(Electronic design files)
╭──
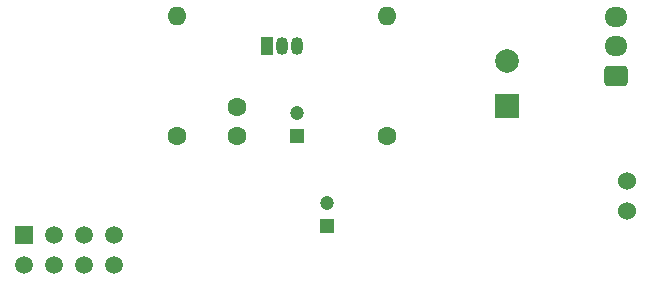
<source format=gbr>
%TF.GenerationSoftware,KiCad,Pcbnew,6.0.6-3a73a75311~116~ubuntu20.04.1*%
%TF.CreationDate,2022-07-17T11:06:13-05:00*%
%TF.ProjectId,esp_ha_integrator,6573705f-6861-45f6-996e-746567726174,rev?*%
%TF.SameCoordinates,Original*%
%TF.FileFunction,Soldermask,Bot*%
%TF.FilePolarity,Negative*%
%FSLAX46Y46*%
G04 Gerber Fmt 4.6, Leading zero omitted, Abs format (unit mm)*
G04 Created by KiCad (PCBNEW 6.0.6-3a73a75311~116~ubuntu20.04.1) date 2022-07-17 11:06:13*
%MOMM*%
%LPD*%
G01*
G04 APERTURE LIST*
G04 Aperture macros list*
%AMRoundRect*
0 Rectangle with rounded corners*
0 $1 Rounding radius*
0 $2 $3 $4 $5 $6 $7 $8 $9 X,Y pos of 4 corners*
0 Add a 4 corners polygon primitive as box body*
4,1,4,$2,$3,$4,$5,$6,$7,$8,$9,$2,$3,0*
0 Add four circle primitives for the rounded corners*
1,1,$1+$1,$2,$3*
1,1,$1+$1,$4,$5*
1,1,$1+$1,$6,$7*
1,1,$1+$1,$8,$9*
0 Add four rect primitives between the rounded corners*
20,1,$1+$1,$2,$3,$4,$5,0*
20,1,$1+$1,$4,$5,$6,$7,0*
20,1,$1+$1,$6,$7,$8,$9,0*
20,1,$1+$1,$8,$9,$2,$3,0*%
G04 Aperture macros list end*
%ADD10R,1.500000X1.500000*%
%ADD11C,1.500000*%
%ADD12RoundRect,0.250000X0.725000X-0.600000X0.725000X0.600000X-0.725000X0.600000X-0.725000X-0.600000X0*%
%ADD13O,1.950000X1.700000*%
%ADD14C,1.524000*%
%ADD15R,1.050000X1.500000*%
%ADD16O,1.050000X1.500000*%
%ADD17C,1.600000*%
%ADD18O,1.600000X1.600000*%
%ADD19R,1.200000X1.200000*%
%ADD20C,1.200000*%
%ADD21R,2.000000X2.000000*%
%ADD22C,2.000000*%
G04 APERTURE END LIST*
D10*
%TO.C,U1*%
X119155000Y-97300000D03*
D11*
X121695000Y-97300000D03*
X124235000Y-97300000D03*
X126775000Y-97300000D03*
X119155000Y-99840000D03*
X121695000Y-99840000D03*
X124235000Y-99840000D03*
X126775000Y-99840000D03*
%TD*%
D12*
%TO.C,J2*%
X169270000Y-83780000D03*
D13*
X169270000Y-81280000D03*
X169270000Y-78780000D03*
%TD*%
D14*
%TO.C,J1*%
X170180000Y-95240000D03*
X170180000Y-92720000D03*
%TD*%
D15*
%TO.C,Q1*%
X139700000Y-81280000D03*
D16*
X140970000Y-81280000D03*
X142240000Y-81280000D03*
%TD*%
D17*
%TO.C,R2*%
X149860000Y-88900000D03*
D18*
X149860000Y-78740000D03*
%TD*%
D19*
%TO.C,C3*%
X144780000Y-96520000D03*
D20*
X144780000Y-94520000D03*
%TD*%
D17*
%TO.C,C1*%
X137120000Y-88900000D03*
X137120000Y-86400000D03*
%TD*%
D19*
%TO.C,C2*%
X142240000Y-88900000D03*
D20*
X142240000Y-86900000D03*
%TD*%
D21*
%TO.C,C4*%
X160020000Y-86360000D03*
D22*
X160020000Y-82560000D03*
%TD*%
D17*
%TO.C,R1*%
X132080000Y-88900000D03*
D18*
X132080000Y-78740000D03*
%TD*%
M02*

</source>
╰──
Problem description
All entries need to be duplicated exactly, apart from the images.

Reply to the exercise
<source format=gbr>
%TF.GenerationSoftware,KiCad,Pcbnew,6.0.6-3a73a75311~116~ubuntu20.04.1*%
%TF.CreationDate,2022-07-17T11:06:13-05:00*%
%TF.ProjectId,esp_ha_integrator,6573705f-6861-45f6-996e-746567726174,rev?*%
%TF.SameCoordinates,Original*%
%TF.FileFunction,Soldermask,Bot*%
%TF.FilePolarity,Negative*%
%FSLAX46Y46*%
G04 Gerber Fmt 4.6, Leading zero omitted, Abs format (unit mm)*
G04 Created by KiCad (PCBNEW 6.0.6-3a73a75311~116~ubuntu20.04.1) date 2022-07-17 11:06:13*
%MOMM*%
%LPD*%
G01*
G04 APERTURE LIST*
G04 Aperture macros list*
%AMRoundRect*
0 Rectangle with rounded corners*
0 $1 Rounding radius*
0 $2 $3 $4 $5 $6 $7 $8 $9 X,Y pos of 4 corners*
0 Add a 4 corners polygon primitive as box body*
4,1,4,$2,$3,$4,$5,$6,$7,$8,$9,$2,$3,0*
0 Add four circle primitives for the rounded corners*
1,1,$1+$1,$2,$3*
1,1,$1+$1,$4,$5*
1,1,$1+$1,$6,$7*
1,1,$1+$1,$8,$9*
0 Add four rect primitives between the rounded corners*
20,1,$1+$1,$2,$3,$4,$5,0*
20,1,$1+$1,$4,$5,$6,$7,0*
20,1,$1+$1,$6,$7,$8,$9,0*
20,1,$1+$1,$8,$9,$2,$3,0*%
G04 Aperture macros list end*
%ADD10R,1.500000X1.500000*%
%ADD11C,1.500000*%
%ADD12RoundRect,0.250000X0.725000X-0.600000X0.725000X0.600000X-0.725000X0.600000X-0.725000X-0.600000X0*%
%ADD13O,1.950000X1.700000*%
%ADD14C,1.524000*%
%ADD15R,1.050000X1.500000*%
%ADD16O,1.050000X1.500000*%
%ADD17C,1.600000*%
%ADD18O,1.600000X1.600000*%
%ADD19R,1.200000X1.200000*%
%ADD20C,1.200000*%
%ADD21R,2.000000X2.000000*%
%ADD22C,2.000000*%
G04 APERTURE END LIST*
D10*
%TO.C,U1*%
X119155000Y-97300000D03*
D11*
X121695000Y-97300000D03*
X124235000Y-97300000D03*
X126775000Y-97300000D03*
X119155000Y-99840000D03*
X121695000Y-99840000D03*
X124235000Y-99840000D03*
X126775000Y-99840000D03*
%TD*%
D12*
%TO.C,J2*%
X169270000Y-83780000D03*
D13*
X169270000Y-81280000D03*
X169270000Y-78780000D03*
%TD*%
D14*
%TO.C,J1*%
X170180000Y-95240000D03*
X170180000Y-92720000D03*
%TD*%
D15*
%TO.C,Q1*%
X139700000Y-81280000D03*
D16*
X140970000Y-81280000D03*
X142240000Y-81280000D03*
%TD*%
D17*
%TO.C,R2*%
X149860000Y-88900000D03*
D18*
X149860000Y-78740000D03*
%TD*%
D19*
%TO.C,C3*%
X144780000Y-96520000D03*
D20*
X144780000Y-94520000D03*
%TD*%
D17*
%TO.C,C1*%
X137120000Y-88900000D03*
X137120000Y-86400000D03*
%TD*%
D19*
%TO.C,C2*%
X142240000Y-88900000D03*
D20*
X142240000Y-86900000D03*
%TD*%
D21*
%TO.C,C4*%
X160020000Y-86360000D03*
D22*
X160020000Y-82560000D03*
%TD*%
D17*
%TO.C,R1*%
X132080000Y-88900000D03*
D18*
X132080000Y-78740000D03*
%TD*%
M02*

</source>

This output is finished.